On the face of it, Labour are the first party to produce a comprehensive plan to increase housebuilding

 

Joey Gardiner

Given some of the rhetoric to emerge from Labour recently, it’s perhaps not surprising that some housebuilders are, behind closed doors, a little suspicious of the party’s proposed policy prescription for the sector, contained in last week’s Lyons Review.

Via leader Ed Miliband, and a party political broadcast on the eve of last month’s party conference, Labour has repeatedly berated housebuilders for deliberately landbanking - restricting land supply in order to boost house prices - while the party’s more moderate voices, such as shadow housing minister Emma Reynolds, have been left to belatedly mend fences with the industry.

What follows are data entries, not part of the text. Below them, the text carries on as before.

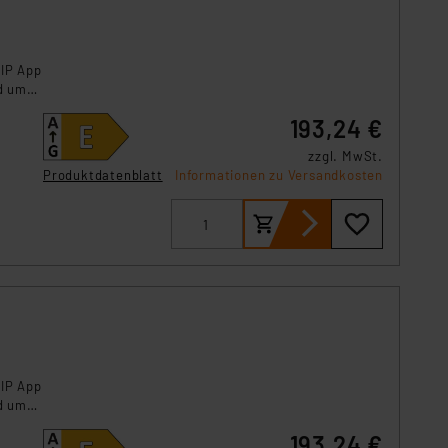
 IP App
nd um
e
193,24 €
euert
zzgl. MwSt.
Produktdatenblatt
Informationen zu Versandkosten
 IP App
nd um
e
193,24 €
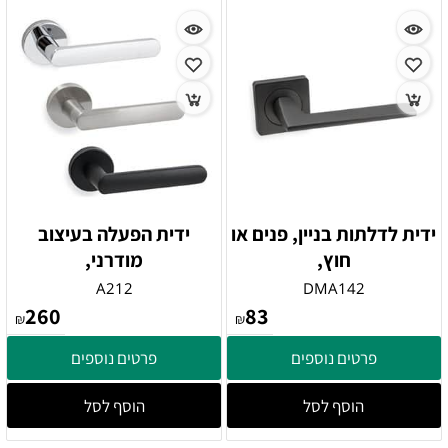
ידית לדלתות בניין, פנים או
ידית הפעלה בעיצוב
חוץ,
מודרני,
A212
DMA142
260
83
₪
₪
פרטים נוספים
פרטים נוספים
הוסף לסל
הוסף לסל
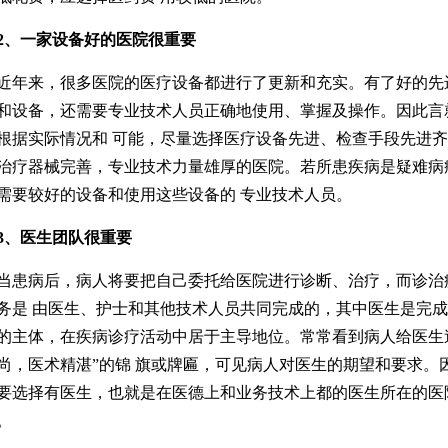
2、一家设备好的医院很重要
来，很多医院的医疗设备都进行了更新和充实。有了好的先
和设备，还需要专业技术人员正确地使用、掌握及操作。因此言
根据实际情况和 可能，尽量选择医疗设备先进、检查手段先进
治疗器械完善，专业技术力量雄厚的医院。若所患疾病是疑难病
需要较好的设备和使用这些设备的 专业技术人员。
3、医生团队很重要
病后，病人将要把自己委托给医院进行诊断、治疗，而诊治
务是 由医生、护士和其他技术人员共同完成的，其中医生是完
的主体，在疾病诊疗活动中居于主导地位。常常看到病人给医生
尚，医术精湛”的锦 旗或牌匾，可见病人对医生的期望和要求。
要选择有医生，也就是在医德上和业务技术上都的医生所在的医
。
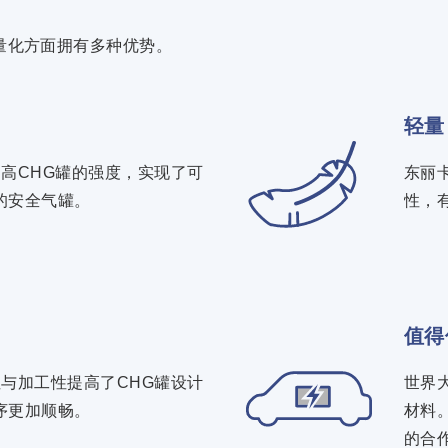
量化方面拥有多种优势。
轻量
高CHG罐的强度，实现了可
东丽
的安全气罐。
性，
值得
与加工性提高了CHG罐设计
世界
序更加顺畅。
材料
的合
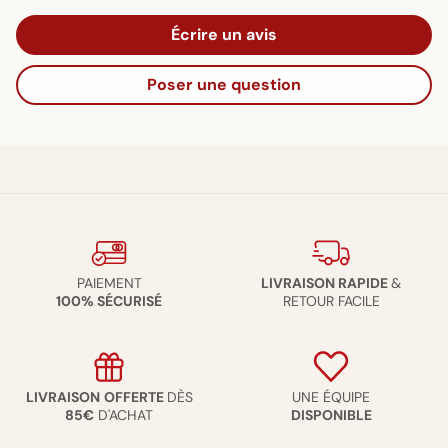
Écrire un avis
Poser une question
PAIEMENT
LIVRAISON RAPIDE
&
100% SÉCURISÉ
RETOUR FACILE
LIVRAISON
OFFERTE
DÈS
UNE ÉQUIPE
85€
D'ACHAT
DISPONIBLE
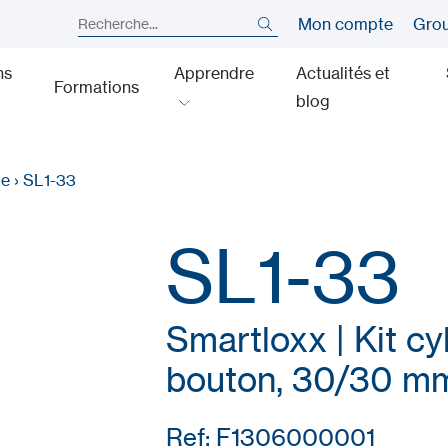
Mon compte
Gro
ns
Apprendre
Actualités et
Formations
blog
me
›
SL1-33
SL1-33
Smartloxx | Kit cy
bouton, 30/30 m
Ref: F1306000001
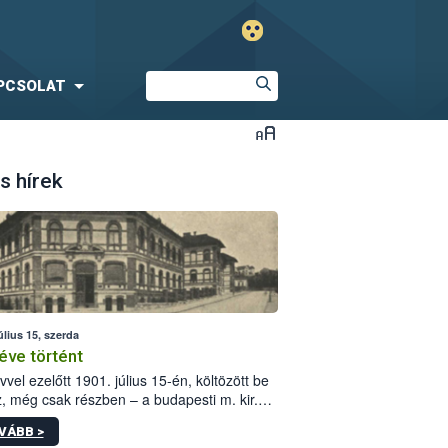
PCSOLAT
s hírek
úlius 15, szerda
éve történt
vvel ezelőtt 1901. július 15-én, költözött be
z, még csak részben – a budapesti m. kir.
i vetőmagvizsgáló állomás a Kis Rókus utca
VÁBB >
ám alatti, Czigler Győző által tervezett új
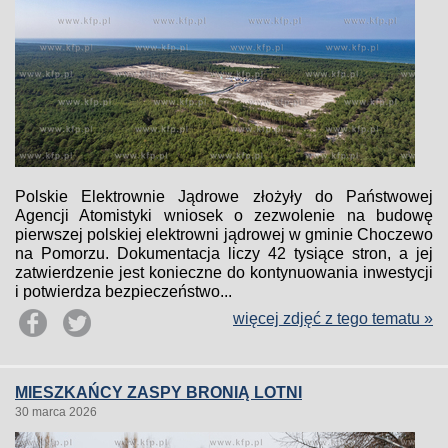
Polskie Elektrownie Jądrowe złożyły do Państwowej
Agencji Atomistyki wniosek o zezwolenie na budowę
pierwszej polskiej elektrowni jądrowej w gminie Choczewo
na Pomorzu. Dokumentacja liczy 42 tysiące stron, a jej
zatwierdzenie jest konieczne do kontynuowania inwestycji
i potwierdza bezpieczeństwo...
więcej zdjęć z tego tematu »
MIESZKAŃCY ZASPY BRONIĄ LOTNI
30 marca 2026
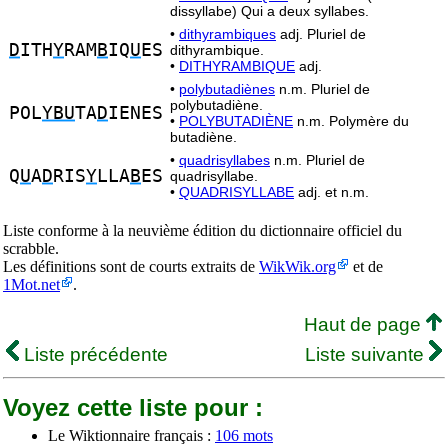
dissyllabe) Qui a deux syllabes.
•
dithyrambiques
adj. Pluriel de
D
ITH
Y
RAM
B
IQ
U
ES
dithyrambique.
•
DITHYRAMBIQUE
adj.
•
polybutadiènes
n.m. Pluriel de
polybutadiène.
POL
YBU
TA
D
IENES
•
POLYBUTADIÈNE
n.m. Polymère du
butadiène.
•
quadrisyllabes
n.m. Pluriel de
Q
U
A
D
RIS
Y
LLA
B
ES
quadrisyllabe.
•
QUADRISYLLABE
adj. et n.m.
Liste conforme à la neuvième édition du dictionnaire officiel du
scrabble.
Les définitions sont de courts extraits de
WikWik.org
et de
1Mot.net
.
Haut de page
Liste précédente
Liste suivante
Voyez cette liste pour :
Le Wiktionnaire français :
106 mots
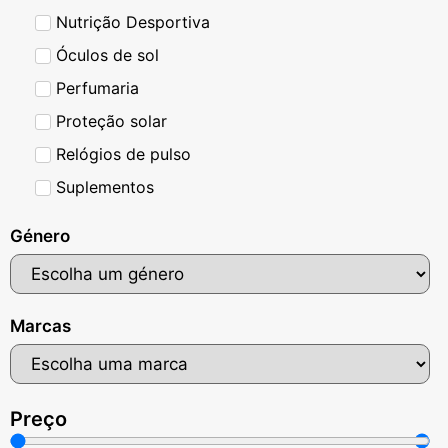
Nutrição Desportiva
Óculos de sol
Perfumaria
Proteção solar
Relógios de pulso
Suplementos
Género
Marcas
Preço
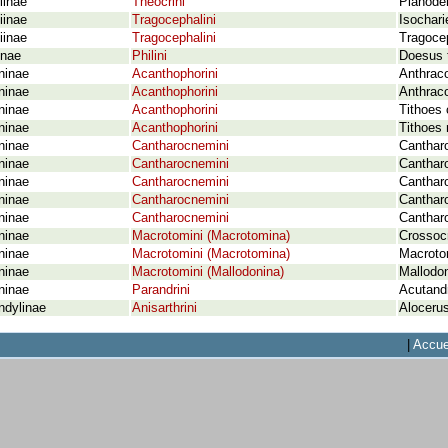
iinae
Theocrini
Planodem
iinae
Tragocephalini
Isochari
iinae
Tragocephalini
Tragocep
inae
Philini
Doesus 
ninae
Acanthophorini
Anthrac
ninae
Acanthophorini
Anthraco
ninae
Acanthophorini
Tithoes 
ninae
Acanthophorini
Tithoes 
ninae
Cantharocnemini
Canthar
ninae
Cantharocnemini
Canthar
ninae
Cantharocnemini
Cantharo
ninae
Cantharocnemini
Cantharo
ninae
Cantharocnemini
Canthar
ninae
Macrotomini (Macrotomina)
Crossoc
ninae
Macrotomini (Macrotomina)
Macroto
ninae
Macrotomini (Mallodonina)
Mallodo
ninae
Parandrini
Acutand
ndylinae
Anisarthrini
Alocerus
|
Accue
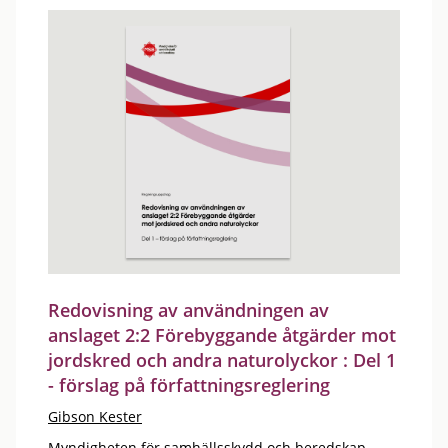
Redovisning av användningen av
anslaget 2:2 Förebyggande åtgärder mot
jordskred och andra naturolyckor : Del 1
- förslag på författningsreglering
Gibson Kester
Myndigheten för samhällsskydd och beredskap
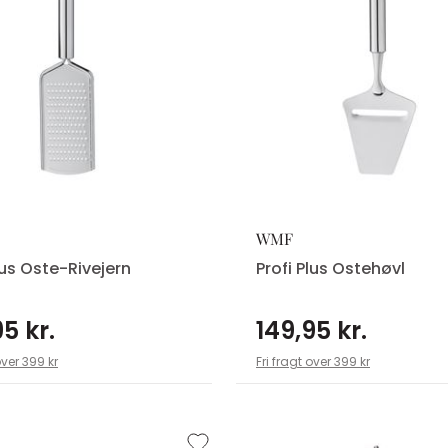
WMF
lus Oste-Rivejern
Profi Plus Ostehøvl
5 kr.
149,95 kr.
over 399 kr
Fri fragt over 399 kr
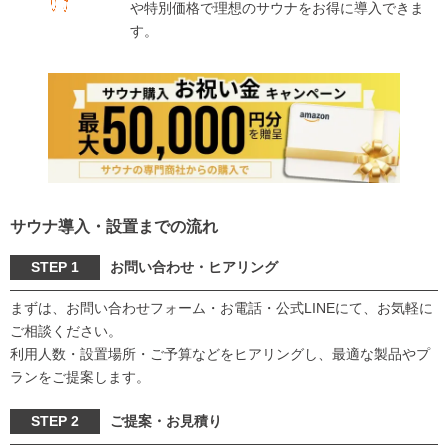
や特別価格で理想のサウナをお得に導入できま
す。
サウナ導入・設置までの流れ
STEP 1
お問い合わせ・ヒアリング
まずは、お問い合わせフォーム・お電話・公式LINEにて、お気軽に
ご相談ください。
利用人数・設置場所・ご予算などをヒアリングし、最適な製品やプ
ランをご提案します。
STEP 2
ご提案・お見積り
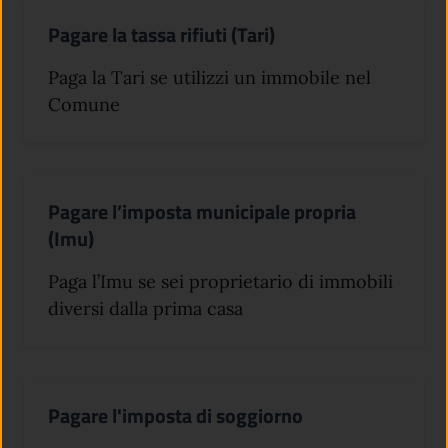
Pagare la tassa rifiuti (Tari)
Paga la Tari se utilizzi un immobile nel
Comune
Pagare l’imposta municipale propria
(Imu)
Paga l’Imu se sei proprietario di immobili
diversi dalla prima casa
Pagare l'imposta di soggiorno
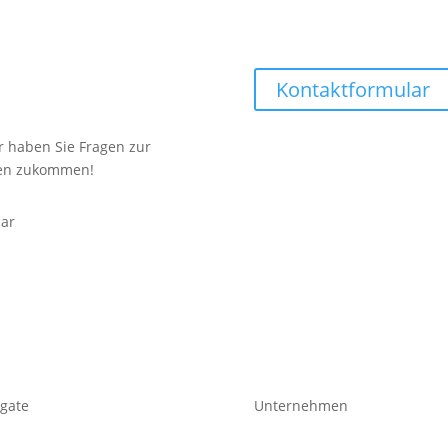
Kontaktformular
r haben Sie Fragen zur
egen zukommen!
bar
gate
Unternehmen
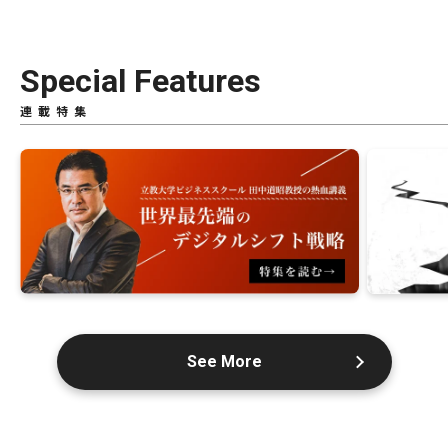
Special Features
連載特集
See More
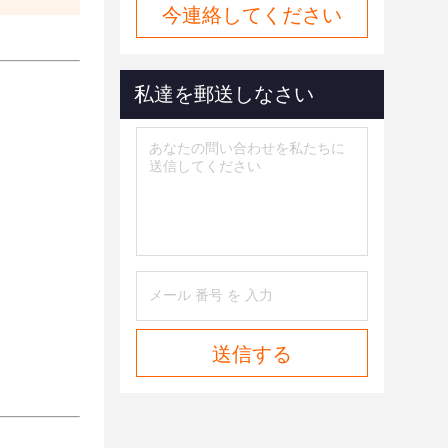
今連絡してください
私達を郵送しなさい
送信する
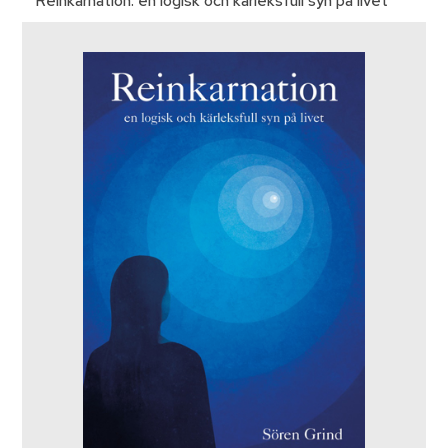
Reinkarnation: en logisk och kärleksfull syn på livet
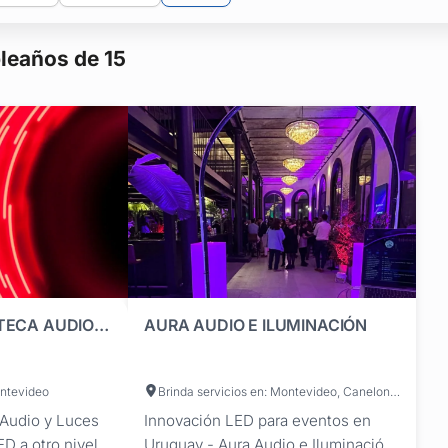
leaños de 15
MOSCARDI DISCOTECA AUDIO Y LUCES
AURA AUDIO E ILUMINACIÓN
ontevideo
Brinda servicios en: Montevideo, Canelones, Maldonado
 Audio y Luces
Innovación LED para eventos en
ED a otro nivel
Uruguay - Aura Audio e Iluminación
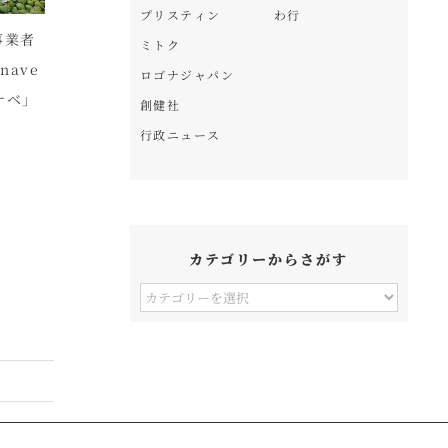
プリスティン
わ行
事業者
ドイツ フランクフルト
砂糖に代わる自然甘味
グ
ミトク
énave
空港ターミナル内のオ
料。トレンドは、デー
カ
ロゴナジャパン
ナベ」
ーガニックショップ
ツのシロップ
注
創健社
B
行政ニュース
P
カテゴリーからさがす
カ
テ
ゴ
リ
ー
か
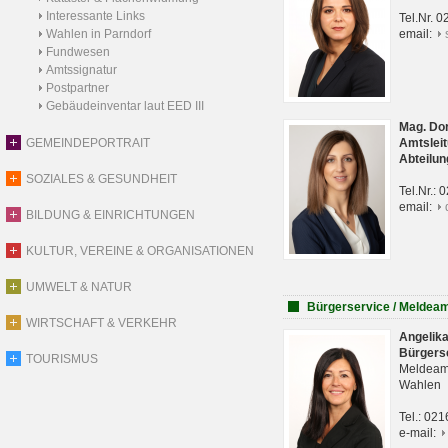
Interessante Links
Tel.Nr. 
Wahlen in Parndorf
email:
Fundwesen
Amtssignatur
Postpartner
Gebäudeinventar laut EED III
Mag. Do
GEMEINDEPORTRAIT
Amtsleit
Abteilun
SOZIALES & GESUNDHEIT
Tel.Nr.:
email:
BILDUNG & EINRICHTUNGEN
KULTUR, VEREINE & ORGANISATIONEN
UMWELT & NATUR
Bürgerservice / Meldea
WIRTSCHAFT & VERKEHR
Angelik
Bürgers
TOURISMUS
Meldeam
Wahlen
Tel.: 02
e-mail:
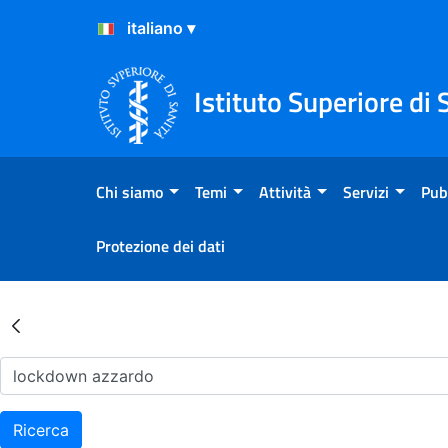
Salta al Contenuto
Salta al Footer
Istituto Superiore di 
Chi siamo
Temi
Attività
Servizi
Pub
Protezione dei dati
Risultati della Ricerca - Ar
Ricerca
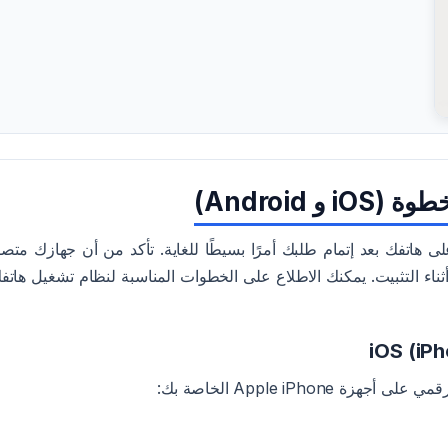
 تعريف الـ SIM الرقمي على هاتفك بعد إتمام طلبك أمرًا بسيطًا للغاية. تأكد من أن جهازك مت
هاتف الحالية) أثناء التثبيت. يمكنك الاطلاع على الخطوات المناسبة لنظام تشغيل هاتف
Apple iPhon الخاصة بك:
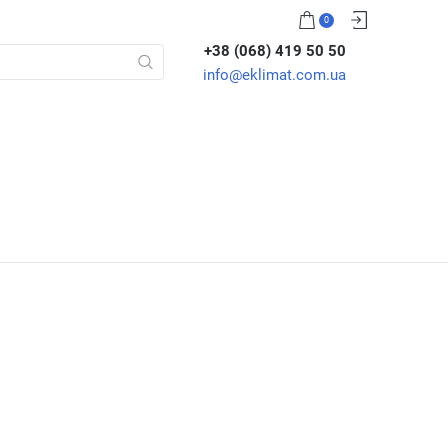
0
+38 (068) 419 50 50
info@eklimat.com.ua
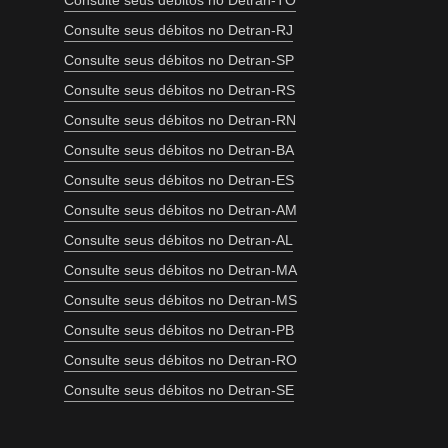
Consulte seus débitos no Detran-TO
Consulte seus débitos no Detran-RJ
Consulte seus débitos no Detran-SP
Consulte seus débitos no Detran-RS
Consulte seus débitos no Detran-RN
Consulte seus débitos no Detran-BA
Consulte seus débitos no Detran-ES
Consulte seus débitos no Detran-AM
Consulte seus débitos no Detran-AL
Consulte seus débitos no Detran-MA
Consulte seus débitos no Detran-MS
Consulte seus débitos no Detran-PB
Consulte seus débitos no Detran-RO
Consulte seus débitos no Detran-SE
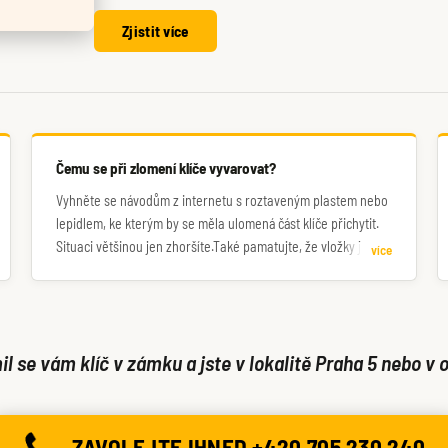
Zjistit více
Čemu se při zlomení klíče vyvarovat?
Vyhněte se návodům z internetu s roztaveným plastem nebo
lepidlem, ke kterým by se měla ulomená část klíče přichytit.
Situaci většinou jen zhoršíte.Také pamatujte, že vložky jsou z
více
relativně měkkého kovu, nesnažte se do nich dloubat např.
šroubovákem. Raději nás požádejte o odbornou pomoc.
il se vám klíč v zámku a jste v lokalitě Praha 5 nebo v o
ZAVOLEJTE IHNED +420 705 230 240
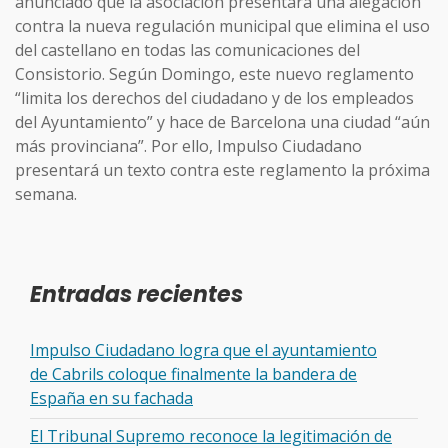
anunciado que la asociación presentará una alegación
contra la nueva regulación municipal que elimina el uso
del castellano en todas las comunicaciones del
Consistorio. Según Domingo, este nuevo reglamento
“limita los derechos del ciudadano y de los empleados
del Ayuntamiento” y hace de Barcelona una ciudad “aún
más provinciana”. Por ello, Impulso Ciudadano
presentará un texto contra este reglamento la próxima
semana.
Entradas recientes
Impulso Ciudadano logra que el ayuntamiento
de Cabrils coloque finalmente la bandera de
España en su fachada
El Tribunal Supremo reconoce la legitimación de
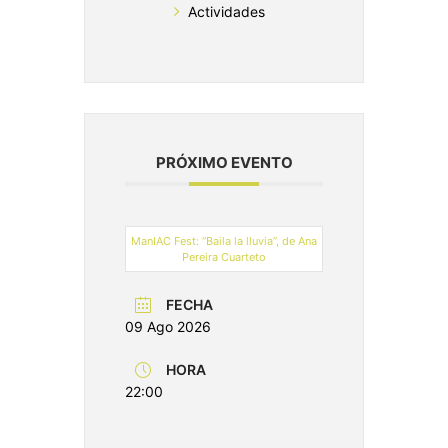
Actividades
PRÓXIMO EVENTO
ManIAC Fest: “Baila la lluvia”, de Ana
Pereira Cuarteto
FECHA
09 Ago 2026
HORA
22:00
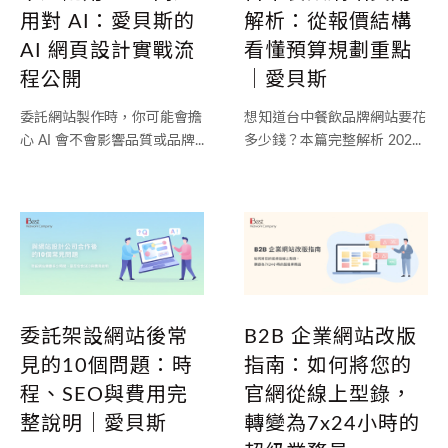
用對 AI：愛貝斯的
解析：從報價結構
AI 網頁設計實戰流
看懂預算規劃重點
程公開
｜愛貝斯
委託網站製作時，你可能會擔
想知道台中餐飲品牌網站要花
心 AI 會不會影響品質或品牌...
多少錢？本篇完整解析 202...
委託架設網站後常
B2B 企業網站改版
見的10個問題：時
指南：如何將您的
程、SEO與費用完
官網從線上型錄，
整說明｜愛貝斯
轉變為7x24小時的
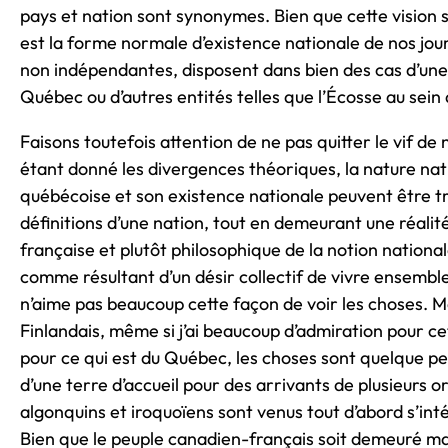
pays et nation sont synonymes. Bien que cette vision soi
est la forme normale d’existence nationale de nos jou
non indépendantes, disposent dans bien des cas d’une
Québec ou d’autres entités telles que l’Écosse au sei
Faisons toutefois attention de ne pas quitter le vif d
étant donné les divergences théoriques, la nature nat
québécoise et son existence nationale peuvent être 
définitions d’une nation, tout en demeurant une réalit
française et plutôt philosophique de la notion national
comme résultant d’un désir collectif de vivre ensemble
n’aime pas beaucoup cette façon de voir les choses. M
Finlandais, même si j’ai beaucoup d’admiration pour cet
pour ce qui est du Québec, les choses sont quelque peu 
d’une terre d’accueil pour des arrivants de plusieurs 
algonquins et iroquoïens sont venus tout d’abord s’inté
Bien que le peuple canadien-français soit demeuré m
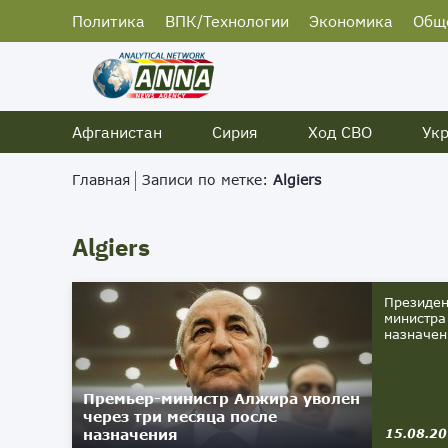
Политика
ВПК/Технологии
Экономика
Общ
Афганистан
Сирия
Ход СВО
Ук
Главная
Записи по метке:
Algiers
Algiers
Президен
министра
назначен
Премьер-министр Алжира уволен
через три месяца после
назначения
15.08.2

It’s not hard to imagine that it is a short step from accusations of landbanking, to putting major housebuilders in the dock alongside energy companies as the type of “predatory” capitalists that Miliband’s Labour is so keen to clamp down on.

Landbanking is an incredibly complex issue. While it is not so simple as the Home Builders’ Federation’s outright denial that it ever happens, it remains the case that the business model of housebuilders, with its focus on capital turn, tends to discourage it. Rather it is the land-traders and speculators that are guilty, if any. It is ever the way that where policy enters the realm of high politics, important details tend to get trampled over in the rush to find useful soundbites.

But don’t let the political furore distract from the reality of Lyons’ report. Ultimately, Labour can now rightly claim that it is the only party to have produced a comprehensive roadmap for increasing the rate of housebuilding that everyone agrees is so necessary. It is worth a look.